The only landed gentry Jessica could think of was Jack Thomas, the man she loved, and George Thomas, whom everyone agreed to hate. But the idea of overthrowing Riverview Station and turning it into a collective sheep station was just plain silly. ‘Bullshit, Moishe,’ Jessica said.
The idea of rising up against George Thomas or any of the other squattocracy simply didn’t make sense. George was a liar and a cheat but you already knew that, so you made a deal and you kept to it. It was never totally fair or unfair neither, just George Thomas wanting to show you who was the boss. But once you shook hands, the both of you made it work. It was all part of what happened in the bush, Jessica thought, and by no means the worst part.
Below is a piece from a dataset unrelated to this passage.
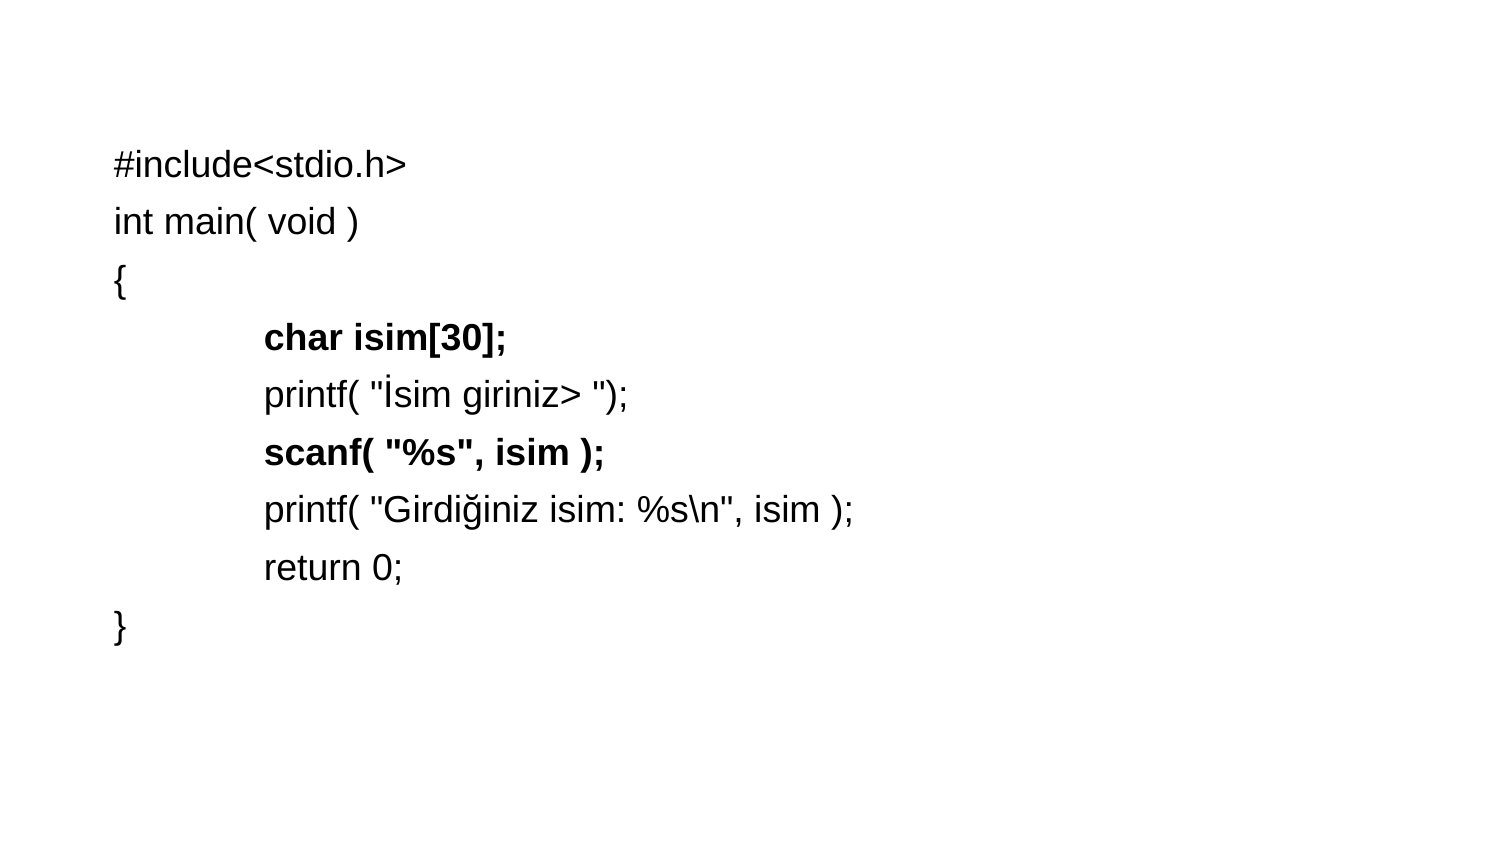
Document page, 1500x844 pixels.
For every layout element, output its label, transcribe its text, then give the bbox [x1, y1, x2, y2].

list #include<stdio.h> int main( void ) { char isim[30]; printf( "İsim giriniz> "); scanf( "%s", isim ); printf( "Girdiğiniz isim: %s\n", isim ); return 0; } [51, 112, 1449, 673]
On two occasions, however, she and Joe had attended a hastily convened meeting behind the shearing shed at Riverview. The stop-work had been called by Joe Blundell, the shop steward for the Shearers’
Union. The first time had been to have a bit of a whinge about the time allowed for a smoko. Another time he went on about whether, when the wool was damp, they should reduce the number of sheep shorn to qualify for the higher pay rate.
But on the way home after both meetings, Joe said it wasn’t to be took too serious. The idea of a strike over working conditions never occurred to them on Riverview Station. There were sheds that were worse and some better but that was life. There was talk that in some stations the Shearers’ Union got a bit cranky and threatened the boss. But in Joe’s book you worked hard, you got paid and you kept your trap shut. Joe was right, nothing ever came of those Shearers’ Union meetings. George Thomas just told Joe Blundell to get stuffed, and that as far as he was concerned they could collect their pay-packet and piss off the lot of them, because there was enough local labour around to fill the shearing shed twice over. As Joe said, a good union man becomes scab labour as soon as the brats start to starve. Everyone knew this was true, so they shut their gobs and took home a wage that was half decent by local standards.